*EXERCISE DIRECTIONS*
Reproduce the text of every one of these records word for word, with the pictures left out.

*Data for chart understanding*
******
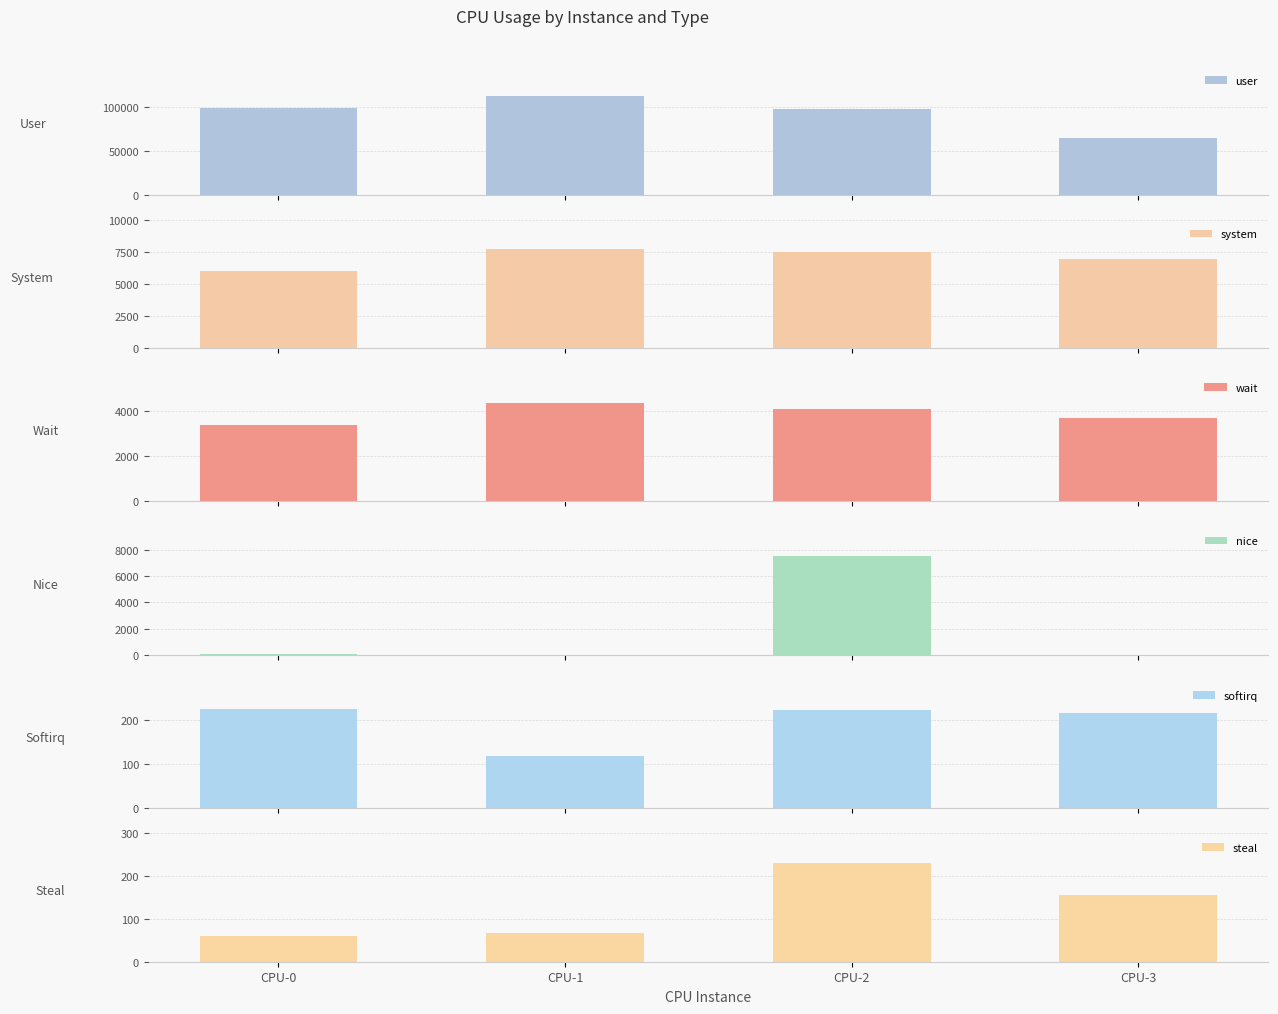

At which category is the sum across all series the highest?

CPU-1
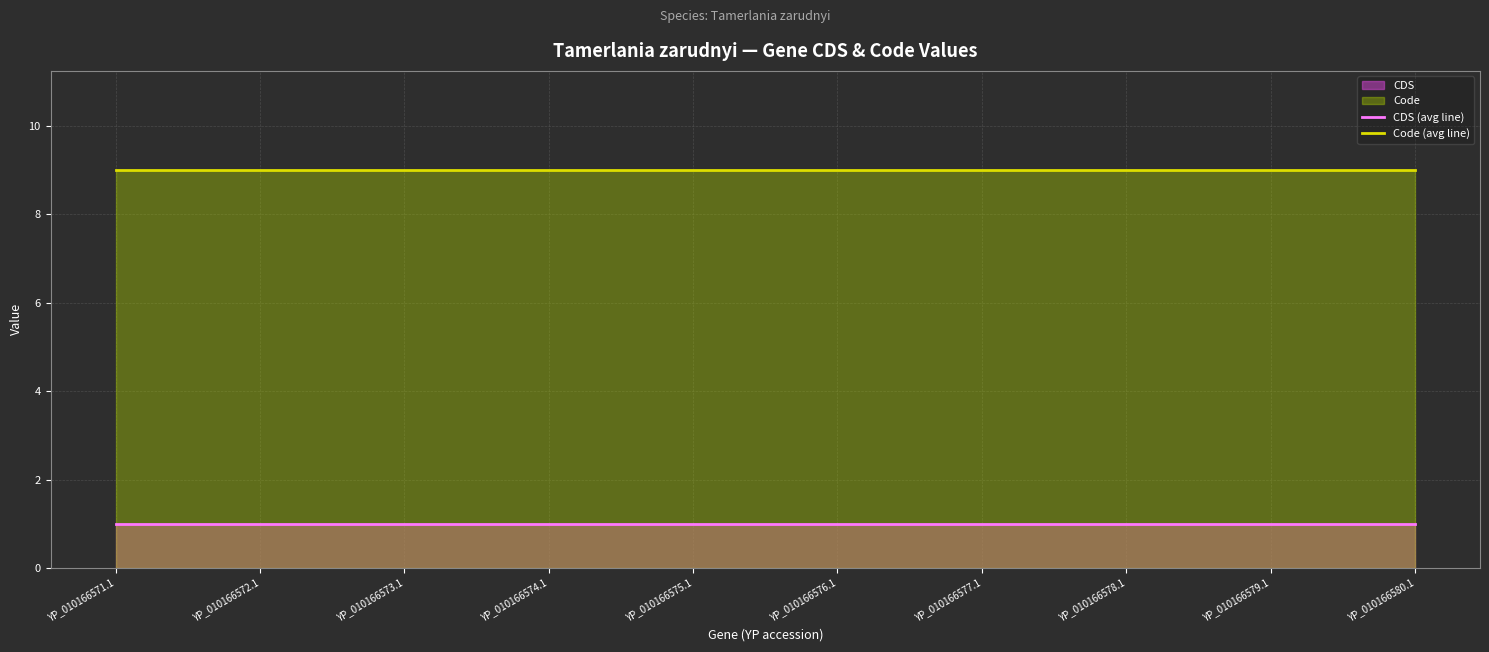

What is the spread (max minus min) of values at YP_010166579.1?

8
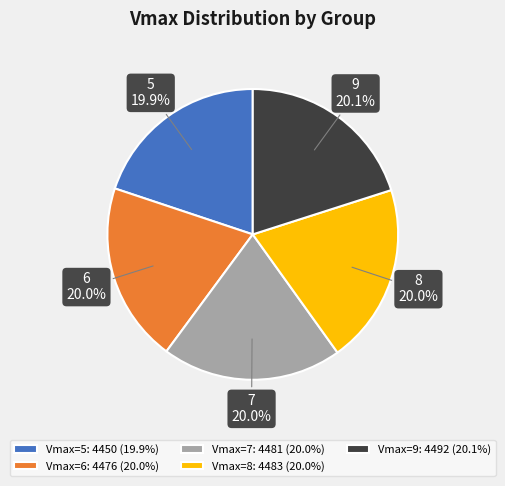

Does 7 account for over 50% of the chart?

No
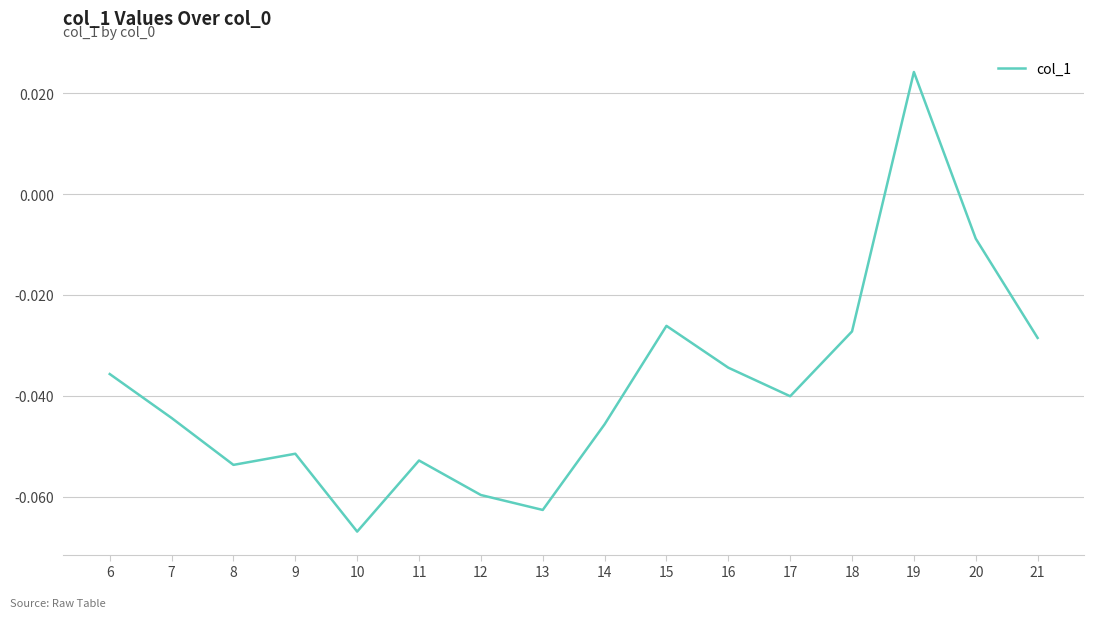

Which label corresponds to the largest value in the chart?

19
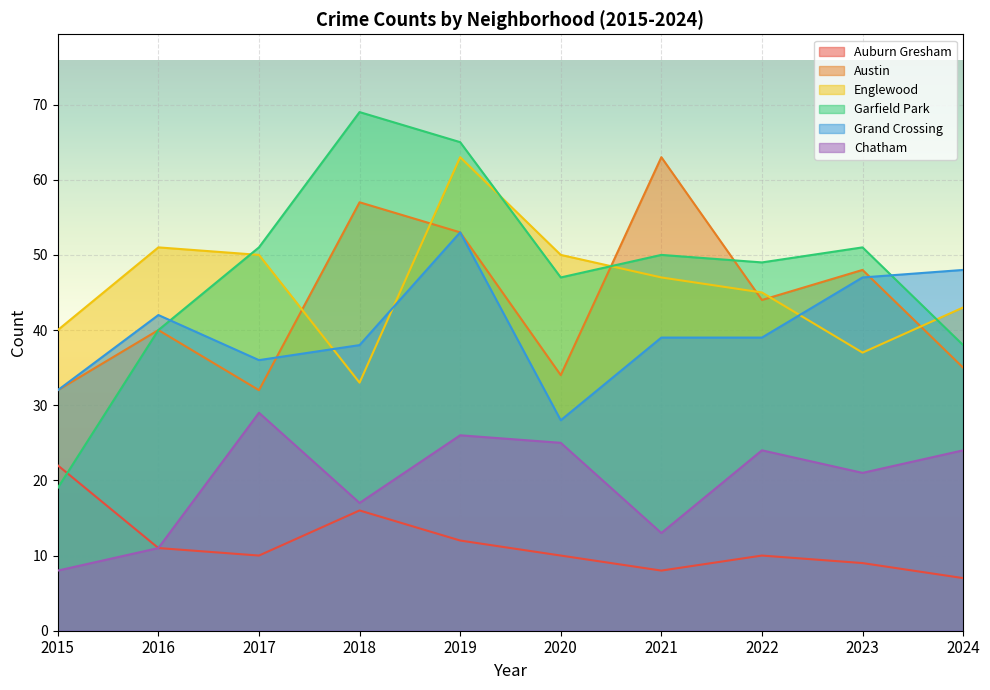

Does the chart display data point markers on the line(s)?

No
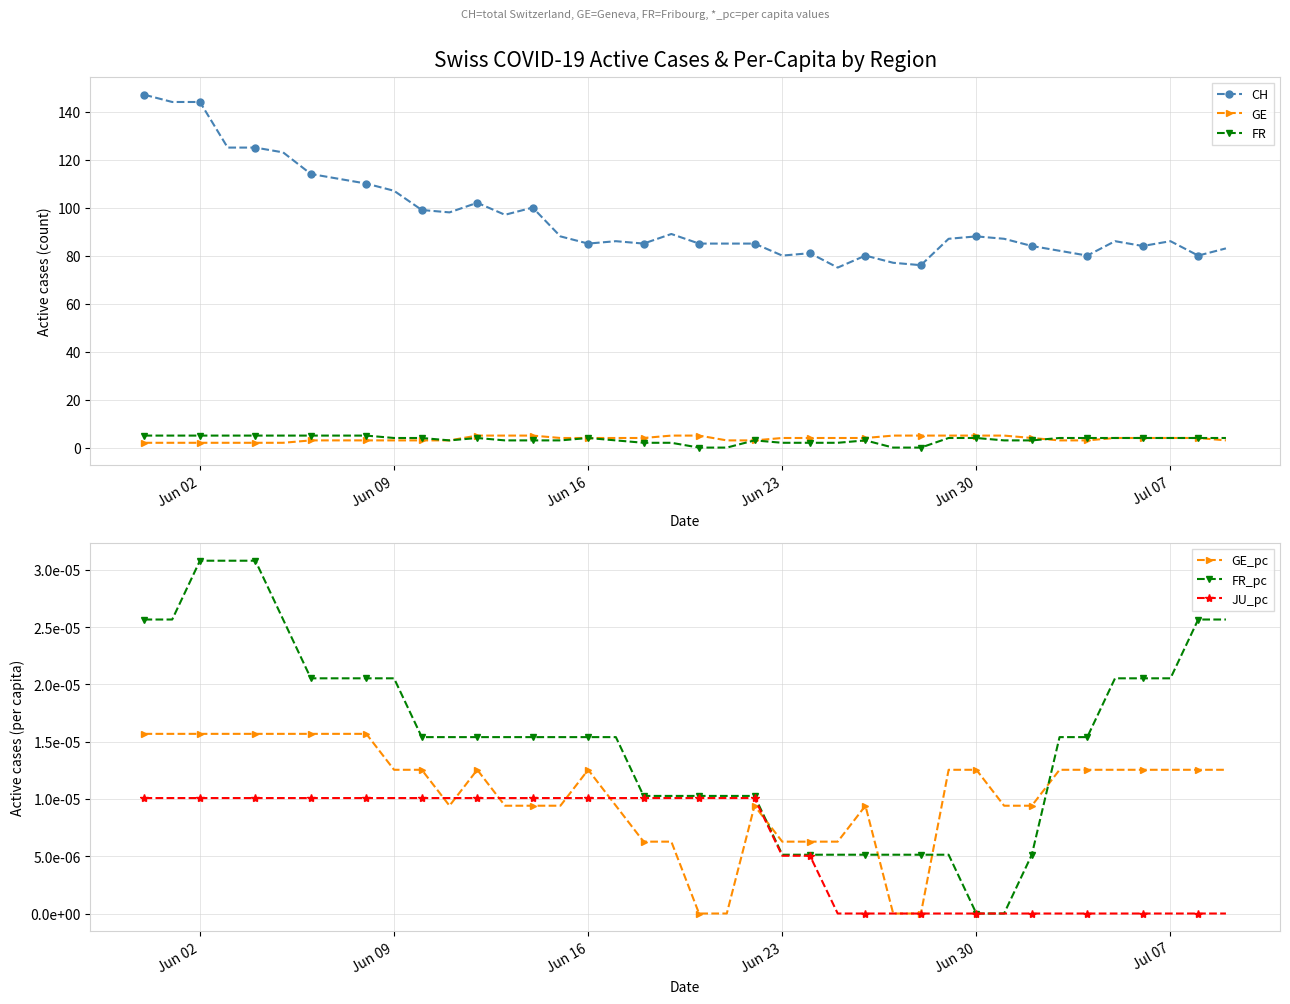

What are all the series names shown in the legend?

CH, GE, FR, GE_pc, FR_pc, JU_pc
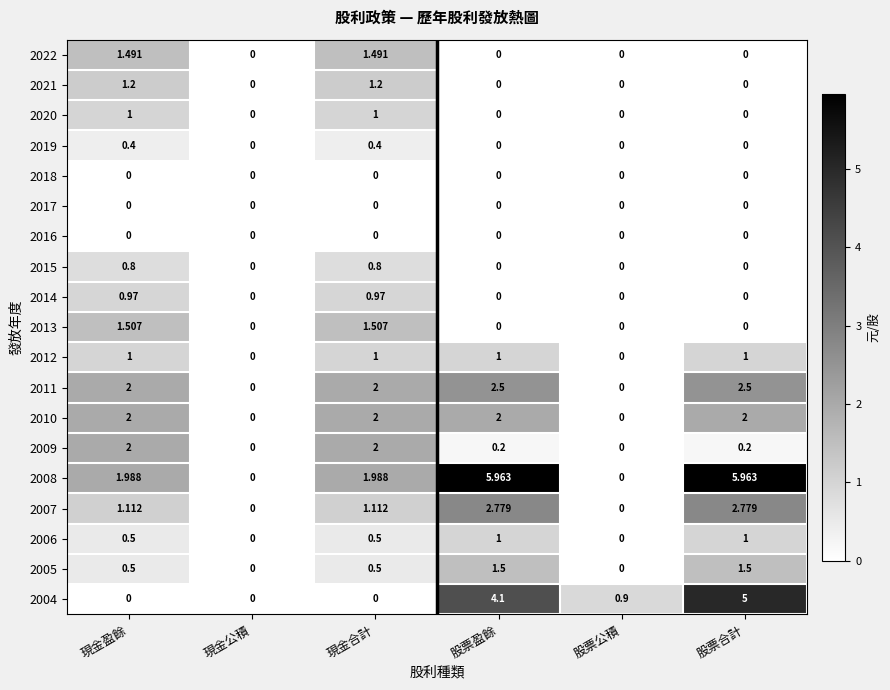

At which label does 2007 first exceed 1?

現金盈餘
******
*WRITTEN RESPONSE*
At which category is the sum across all series the highest?

CPU-1

What is the spread (max minus min) of values at YP_010166579.1?

8

Does 7 account for over 50% of the chart?

No

Which label corresponds to the largest value in the chart?

19

Does the chart display data point markers on the line(s)?

No

What are all the series names shown in the legend?

CH, GE, FR, GE_pc, FR_pc, JU_pc

At which label does 2007 first exceed 1?

現金盈餘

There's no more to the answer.